Nothing but the lines from the one that holds "2.1. Classification of" through the end of the material should be repeated, each exactly as it stands, and pictures stay out.

■ ■ ■ ■

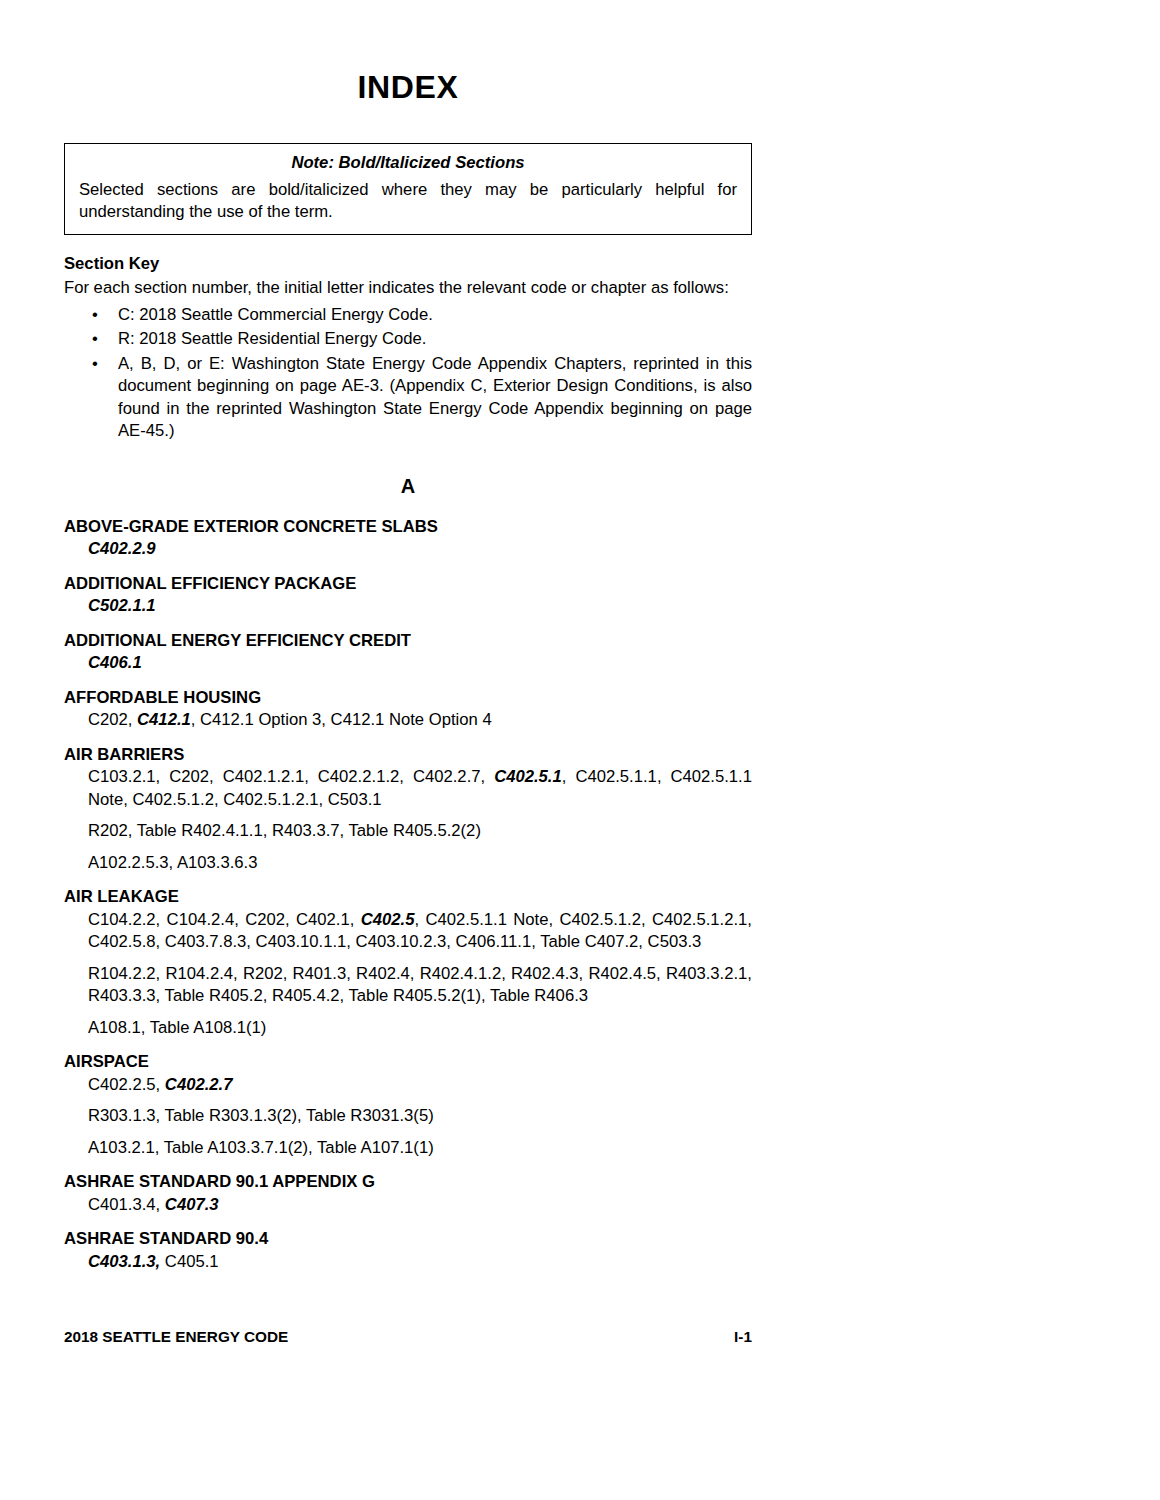INDEX
Note: Bold/Italicized Sections
Selected sections are bold/italicized where they may be particularly helpful for understanding the use of the term.
Section Key
For each section number, the initial letter indicates the relevant code or chapter as follows:
C: 2018 Seattle Commercial Energy Code.
R: 2018 Seattle Residential Energy Code.
A, B, D, or E: Washington State Energy Code Appendix Chapters, reprinted in this document beginning on page AE-3. (Appendix C, Exterior Design Conditions, is also found in the reprinted Washington State Energy Code Appendix beginning on page AE-45.)
A
Above-Grade Exterior Concrete Slabs
C402.2.9
Additional Efficiency Package
C502.1.1
Additional Energy Efficiency Credit
C406.1
Affordable Housing
C202, C412.1, C412.1 Option 3, C412.1 Note Option 4
Air Barriers
C103.2.1, C202, C402.1.2.1, C402.2.1.2, C402.2.7, C402.5.1, C402.5.1.1, C402.5.1.1 Note, C402.5.1.2, C402.5.1.2.1, C503.1
R202, Table R402.4.1.1, R403.3.7, Table R405.5.2(2)
A102.2.5.3, A103.3.6.3
Air Leakage
C104.2.2, C104.2.4, C202, C402.1, C402.5, C402.5.1.1 Note, C402.5.1.2, C402.5.1.2.1, C402.5.8, C403.7.8.3, C403.10.1.1, C403.10.2.3, C406.11.1, Table C407.2, C503.3
R104.2.2, R104.2.4, R202, R401.3, R402.4, R402.4.1.2, R402.4.3, R402.4.5, R403.3.2.1, R403.3.3, Table R405.2, R405.4.2, Table R405.5.2(1), Table R406.3
A108.1, Table A108.1(1)
Airspace
C402.2.5, C402.2.7
R303.1.3, Table R303.1.3(2), Table R3031.3(5)
A103.2.1, Table A103.3.7.1(2), Table A107.1(1)
ASHRAE Standard 90.1 Appendix G
C401.3.4, C407.3
ASHRAE Standard 90.4
C403.1.3, C405.1
2018 SEATTLE ENERGY CODE I-1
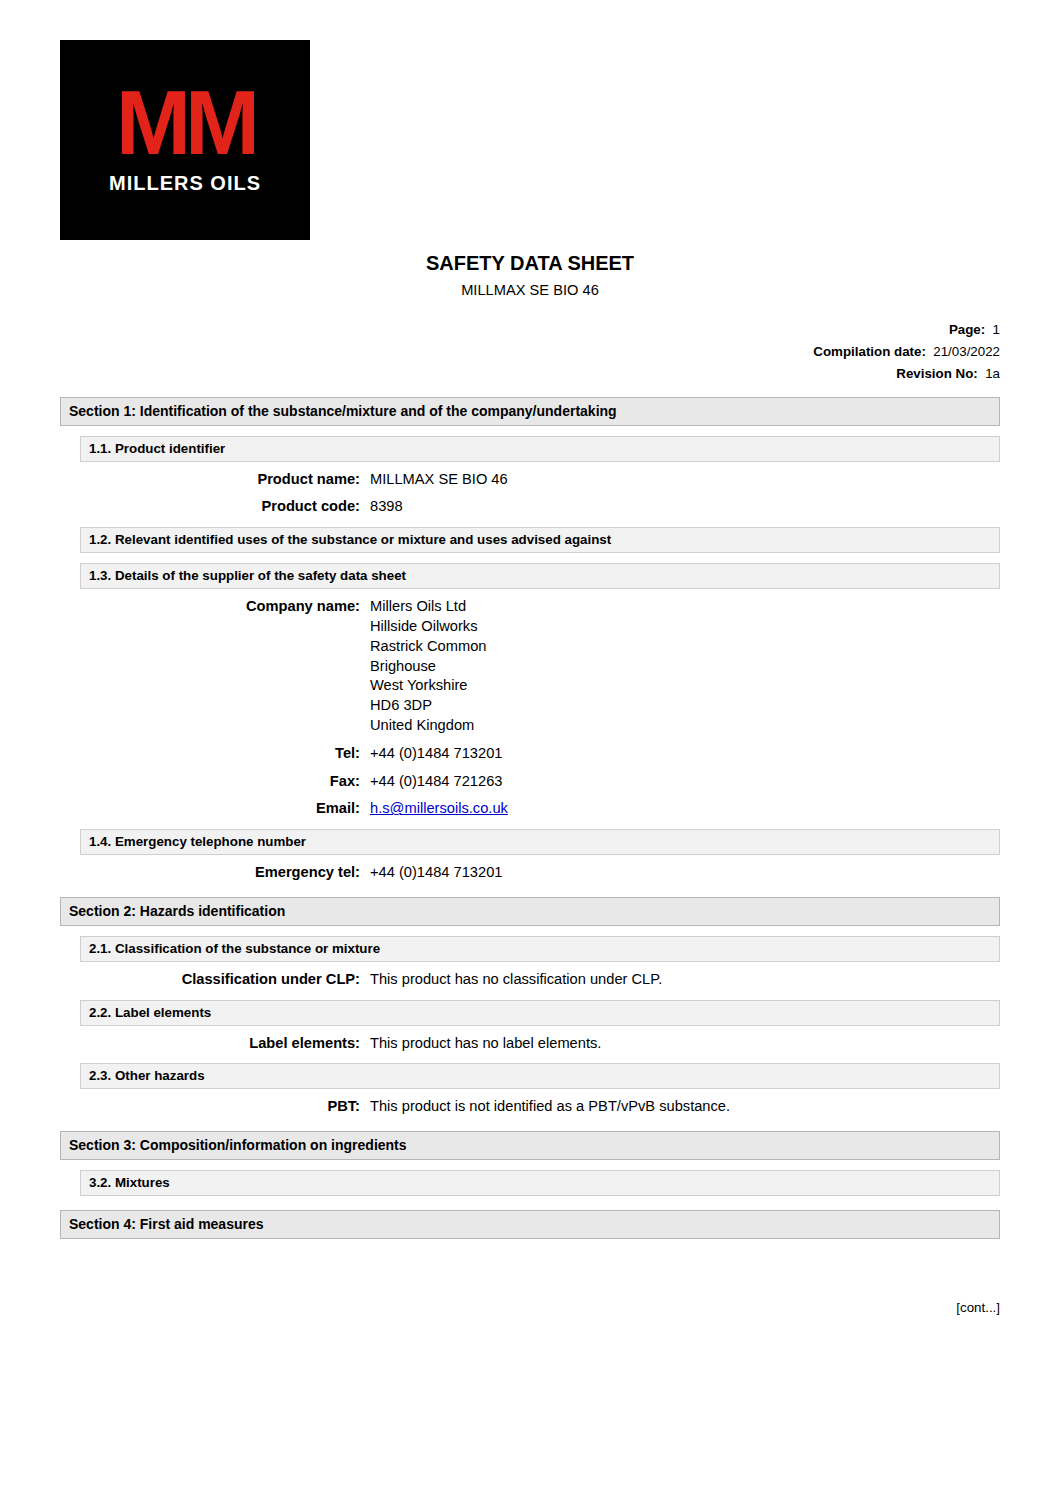MM
MILLERS OILS
SAFETY DATA SHEET
MILLMAX SE BIO 46
Page: 1
Compilation date: 21/03/2022
Revision No: 1a
Section 1: Identification of the substance/mixture and of the company/undertaking
1.1. Product identifier
Product name:
MILLMAX SE BIO 46
Product code:
8398
1.2. Relevant identified uses of the substance or mixture and uses advised against
1.3. Details of the supplier of the safety data sheet
Company name:
Millers Oils Ltd
Hillside Oilworks
Rastrick Common
Brighouse
West Yorkshire
HD6 3DP
United Kingdom
Tel:
+44 (0)1484 713201
Fax:
+44 (0)1484 721263
Email:
h.s@millersoils.co.uk
1.4. Emergency telephone number
Emergency tel:
+44 (0)1484 713201
Section 2: Hazards identification
2.1. Classification of the substance or mixture
Classification under CLP:
This product has no classification under CLP.
2.2. Label elements
Label elements:
This product has no label elements.
2.3. Other hazards
PBT:
This product is not identified as a PBT/vPvB substance.
Section 3: Composition/information on ingredients
3.2. Mixtures
Section 4: First aid measures
[cont...]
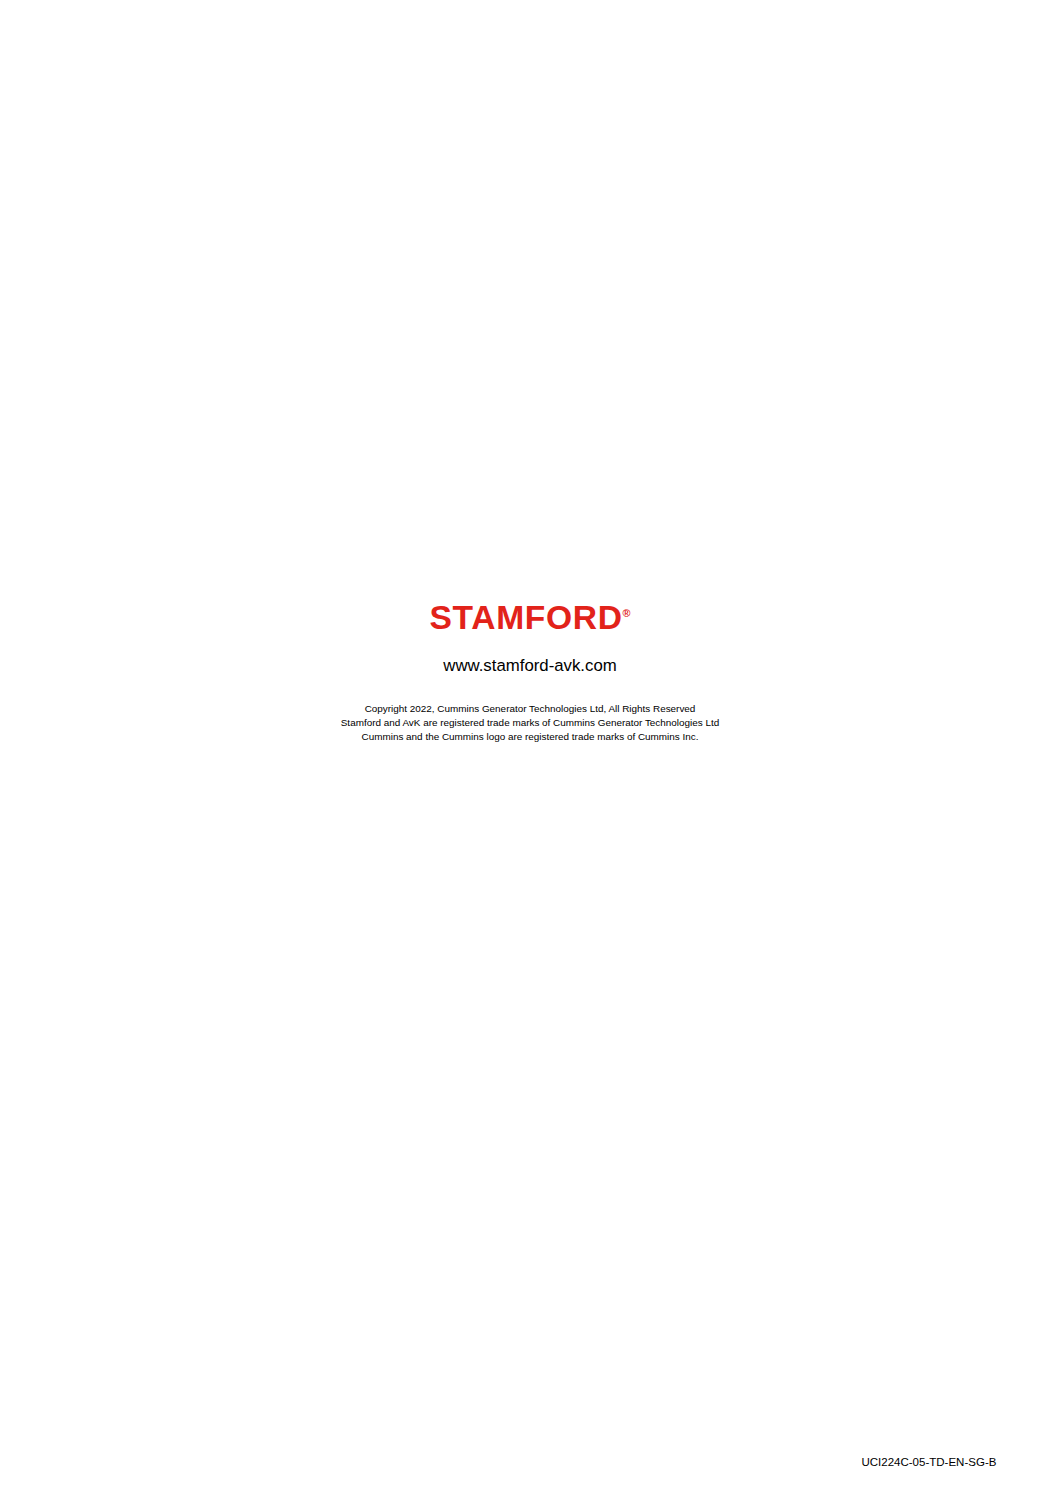STAMFORD®
www.stamford-avk.com
Copyright 2022, Cummins Generator Technologies Ltd, All Rights Reserved
Stamford and AvK are registered trade marks of Cummins Generator Technologies Ltd
Cummins and the Cummins logo are registered trade marks of Cummins Inc.
UCI224C-05-TD-EN-SG-B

■ ■ ■ ■

### Answer to this problem
2.1. Classification of the substance or mixture
Classification under CLP:
This product has no classification under CLP.
2.2. Label elements
Label elements:
This product has no label elements.
2.3. Other hazards
PBT:
This product is not identified as a PBT/vPvB substance.
Section 3: Composition/information on ingredients
3.2. Mixtures
Section 4: First aid measures
[cont...]
STAMFORD®
www.stamford-avk.com
Copyright 2022, Cummins Generator Technologies Ltd, All Rights Reserved
Stamford and AvK are registered trade marks of Cummins Generator Technologies Ltd
Cummins and the Cummins logo are registered trade marks of Cummins Inc.
UCI224C-05-TD-EN-SG-B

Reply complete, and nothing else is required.